As of 09:55 AM ET (0955 GMT), the currency was flat against a basket of nearly six other major currencies at 104.240, just below its two-month high on Wednesday.
Confidence in risky assets got a boost Thursday after a private survey showed that China grew more-than-expected in May, giving hope of a recovery in the country’s main growth engine, after a sustained slowdown earlier this week.
This helped push the pair down 0.1% to 7.1072, with the yuan recovering after hitting a six-month low, although doubts remain about the recovery of the world’s second-largest economy as today’s survey showed a marginal improvement in activity.
The safe-haven dollar also moved away from recent highs after the US House of Representatives voted in favor of a bill to suspend the debt ceiling on Wednesday.
The deal is now heading to the Senate for approval, but the possibility of a default by the world’s largest economy appears to be fading fast.
Attention now turns to officials’ monetary policy plans as the next meeting approaches.
The possibility of a pause in rate hikes in June received a big boost on Wednesday, after the head of the Federal Reserve Bank of Philadelphia said he was willing to pause interest rate hikes next month to assess the data that arrives.
“Not raising interest rates at the next meeting will allow the committee to know more data before making decisions on the degree of monetary tightening,” Harker explains.
On the other hand, the pair decreased by 0.1%, to the level of 1.0680, after its monthly rise of 0.8% recorded in April, which represents an improvement compared to the decline of 2.4% from the previous month, although it continued to represent negative indicators. 4.3%.
However, attention will be focused on the May reading, which is published during this day.
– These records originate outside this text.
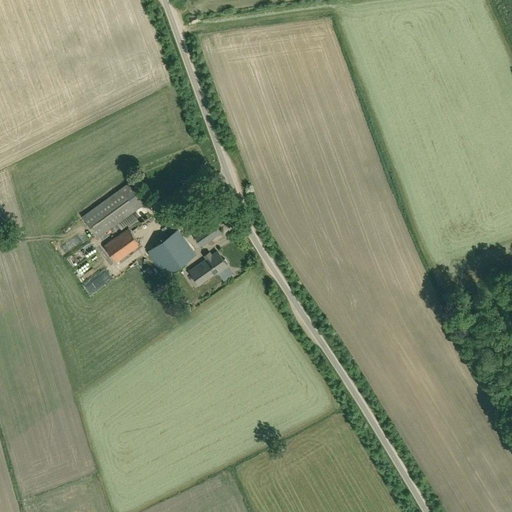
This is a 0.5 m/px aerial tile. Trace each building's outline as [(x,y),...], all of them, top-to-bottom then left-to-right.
[(144,204),(129,183),(83,217),(98,238),(144,204)] [(213,220),(192,235),(201,247),(222,233),(213,220)] [(104,246),(116,263),(141,245),(128,228),(104,246)] [(177,230),(148,250),(165,275),(195,255),(177,230)] [(208,278),(210,277),(226,265),(218,253),(208,261),(207,259),(189,272),(199,285),(202,282),(204,283),(208,280),(208,278)]
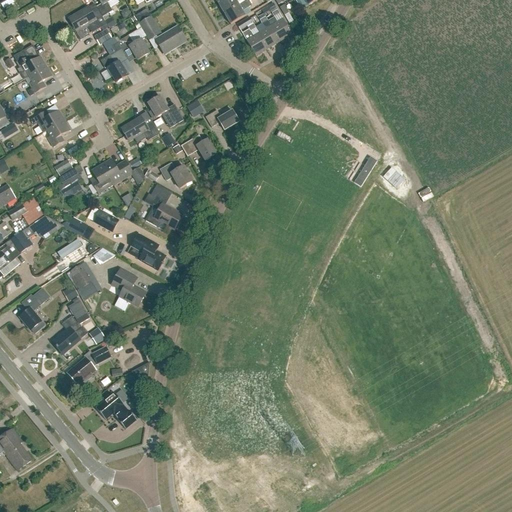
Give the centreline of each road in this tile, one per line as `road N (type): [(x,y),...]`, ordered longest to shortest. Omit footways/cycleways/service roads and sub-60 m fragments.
road 1 (tertiary): [(151,480),(158,401),(182,298),(231,185),(289,95)]
road 2 (tertiary): [(151,480),(93,469),(0,357)]
road 3 (residential): [(97,116),(212,47)]
road 4 (residential): [(97,116),(37,12)]
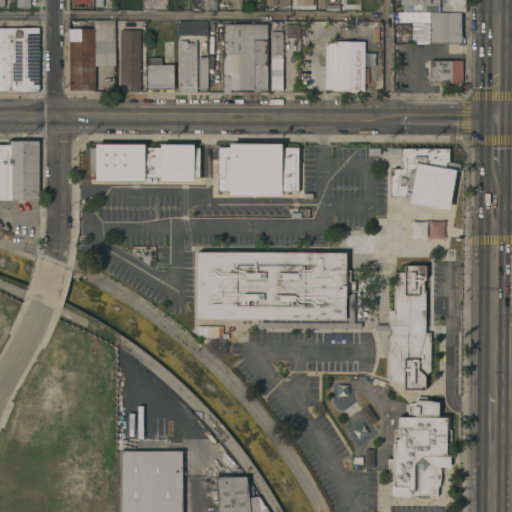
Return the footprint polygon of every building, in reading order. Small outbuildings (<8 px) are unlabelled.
[(14,0),(14,7),(29,8),(29,0),(14,0)] [(276,0),(276,4),(273,4),(273,10),(266,10),(266,0),(276,0)] [(463,0),(463,11),(402,11),(402,0),(463,0)] [(429,12),(461,13),(460,44),(429,43),(429,12)] [(100,65),(94,65),(94,89),(69,89),(69,20),(100,20),(100,65)] [(114,20),(114,65),(100,65),(100,20),(114,20)] [(178,34),(178,21),(207,22),(207,34),(178,34)] [(238,89),(230,89),(223,89),(223,23),(238,23),(238,89)] [(267,23),(267,89),(238,89),(238,23),(267,23)] [(299,37),(286,37),(286,24),(299,24),(299,37)] [(38,89),(0,89),(0,27),(37,27),(38,89)] [(139,90),(120,90),(120,29),(139,29),(139,90)] [(282,56),(270,56),(270,31),(282,31),(282,56)] [(196,91),(178,91),(178,40),(189,40),(189,42),(196,42),(196,91)] [(363,90),(324,90),(324,84),(323,84),(323,65),(324,65),(325,56),(323,56),(323,43),(332,43),(332,41),(364,41),(363,90)] [(206,88),(198,88),(198,56),(200,56),(200,49),(207,49),(206,88)] [(281,89),(270,89),(270,57),(281,57),(281,89)] [(461,81),(429,81),(429,59),(461,60),(461,81)] [(172,88),(146,88),(146,64),(172,64),(172,88)] [(0,144),(7,144),(7,140),(38,140),(37,199),(0,198),(0,144)] [(198,144),(198,177),(193,177),(193,180),(192,180),(160,180),(160,177),(144,177),(144,179),(99,179),(95,179),(95,143),(198,144)] [(253,195),(229,195),(229,191),(217,191),(217,147),(229,147),(229,143),(253,143),(253,195)] [(281,143),(281,147),(297,147),(297,191),(281,191),(281,195),(253,195),(253,143),(281,143)] [(390,174),(392,174),(392,168),(402,168),(402,161),(400,161),(400,147),(449,147),(449,161),(459,163),(458,171),(417,162),(411,195),(405,193),(404,196),(390,196),(390,174)] [(427,239),(441,239),(442,221),(427,221),(427,239)] [(425,222),(410,222),(409,239),(424,239),(425,222)] [(345,252),(345,270),(349,270),(349,281),(354,281),(354,290),(345,290),(345,318),(196,317),(197,288),(193,287),(193,281),(196,281),(196,251),(345,252)] [(394,272),(404,272),(404,265),(425,265),(425,278),(423,280),(424,316),(424,332),(429,332),(430,369),(425,375),(424,387),(424,389),(403,388),(403,387),(404,383),(389,379),(389,310),(394,310),(394,272)] [(257,327),(257,322),(259,322),(259,319),(262,319),(262,322),(348,322),(348,292),(353,292),(353,322),(360,322),(360,328),(257,327)] [(218,337),(218,330),(211,330),(211,326),(196,327),(197,338),(218,337)] [(449,465),(449,466),(439,466),(440,475),(439,480),(438,486),(437,485),(436,495),(428,495),(428,494),(410,493),(410,494),(400,495),(390,494),(391,485),(393,485),(393,482),(387,482),(387,480),(387,464),(388,459),(393,459),(393,455),(390,455),(391,442),(393,442),(393,429),(396,429),(396,416),(407,416),(407,403),(414,403),(414,399),(416,399),(416,396),(426,396),(426,399),(429,399),(438,401),(438,403),(438,417),(446,417),(446,421),(448,421),(448,429),(450,429),(450,444),(448,444),(448,453),(449,453),(449,465)] [(358,410),(368,425),(376,420),(366,405),(358,410)] [(348,439),(353,442),(356,436),(364,440),(370,426),(362,423),(365,417),(355,412),(351,421),(362,426),(361,428),(354,426),(348,439)] [(120,511),(120,450),(186,451),(186,459),(182,459),(181,511),(120,511)] [(372,450),(362,450),(363,468),(373,468),(372,450)] [(218,511),(214,477),(246,477),(248,496),(256,495),(267,511),(218,511)]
Figures from many countries have shown that inflationary pressures are easing, so there is a possibility that the annualized forecast of 7.0% for May will eventually be lower.
This would support the opinion of the moderate members of the Board of Directors, who support an immediate halt to raising interest rates.
The pair fell to 1.2439 after data from the Nationwide Mortgage Association indicated that it fell again in May by 3.4% annually.
The pair rose 0.1% to 0.6506, propelled by better-than-expected numbers from the US, while the yen rose 0.3% to 139.75, although the yen stood above six-month lows against the dollar.